I frequently talk to my friend, who has a narcissist in her life as well -
We just can’t understand how the traumatized child has become the abuser, especially after they too endured the abuse.
It’s also hard because you do get a glimpse of their humanity. There’s manipulation and lies, so it’s hard to separate them, when you realize this in hindsight, but it is also true that you experience so, so many moments where you think -
If I could only help them, or reach them, if I stick it out - it’ll get better -
It will eventually return to that amazing stage at the beginning of the relationship.
This also is intentional.
Love-bombing to draw you in. In relationships.
The intentional Breadcrumbing.
Indoctrinated/Programmed to keep coming back for those teent-tiny, little morsels.
Relationships are transactional for narcissists. It’s entirely about what I can gain/get from them.
I look back on my relationship with my narc, and how much times I gave my ex the benefit of the doubt - how often I’ve listened to others give the benefit of the doubt for their narc.
And usually, these are people with incredibly large hearts.
I understand why they do this.
But it’s heart-breaking how you see them disappearing or diminishing under the wants and needs and largeness that are the narc’s needs.
They have learned to re-center them - time and time again -
So they do. Even in conversations, even when you ask them what they think -
These are abusive relationships. And much like ones we may think more severe - like physical, sexual, financial -
They have long-lasting effects on the survivors.
It often leads to diagnoses of cPTSD - complex Post-Traumatic Stress Disorder.

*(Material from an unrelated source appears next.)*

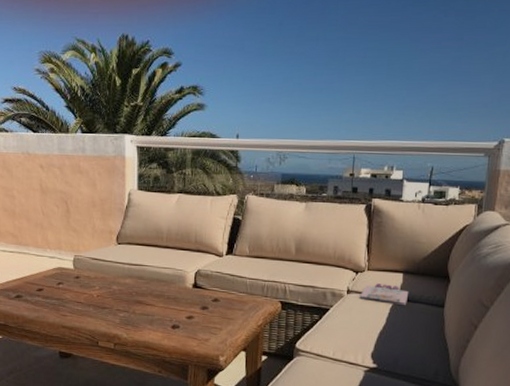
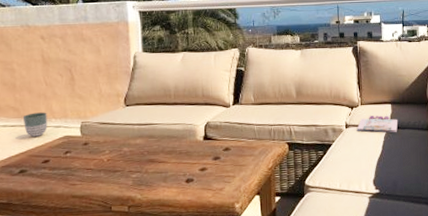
planter: none [20,241,43,265] -> present [22,112,47,137]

You have lived in a perpetual state of attack for so long, it literally reshapes your brain and alters your hormonal function in the body.
And some - if you have a narc in your family, as a parent, this isn’t a period of your life -
This is the norm.
And unlearning and relearning how to focus/center yourself and grow and forgive yourself can be incredibly challenging lessons.
I understand we shouldn’t go around issuing diagnoses, I used to say that too - about someone who labeled my brother as a narc.
But you know what, I was wrong - he may very well have been one, in his home life.
There’s a difference also when someone has done their homework - to study the disorder, it’s often so illuminating and a lifeboat thrown your way, because you finally understand that -
1-You’re not crazy.
2-They have a problem
3-Their responses are textbook and very predictable.
But you don’t see it at all at first.
Once pointed out, you can’t un-see it.
But you still have to rebuild yourself.
Narcissistic abuse survivors have been through some shit.
Be kind.
Don’t contribute to double-victimization of any of abuse survivor -
Ie - why didn’t they leave?
Ie - they have some good qualities too.
Ie - I don’t know about that…I’ve never seen that side of them…
Now, it is true that those who attract and keep narcissists around often times do need therapy and have unhealthy traits that draw narcs in - but before they can address them, they need healing, not shaming.
They need to be seen and legitimized, validated.
Extending benefit of the doubt to narcissistic abuse survivors feels a bit like giving someone who is parched, who feels like they’re dying of thirst - a drink of water.
Because, remember - trauma survivors and those with cPTSD and CPTSD - of any kind of trauma - it makes you feel deeply ashamed (ie - this is my fault) and godforesaken.
You can be their tonic.
Or, you can judge and you really should not - especially if you have never experienced prolonged exposure to someone who is a narcissist.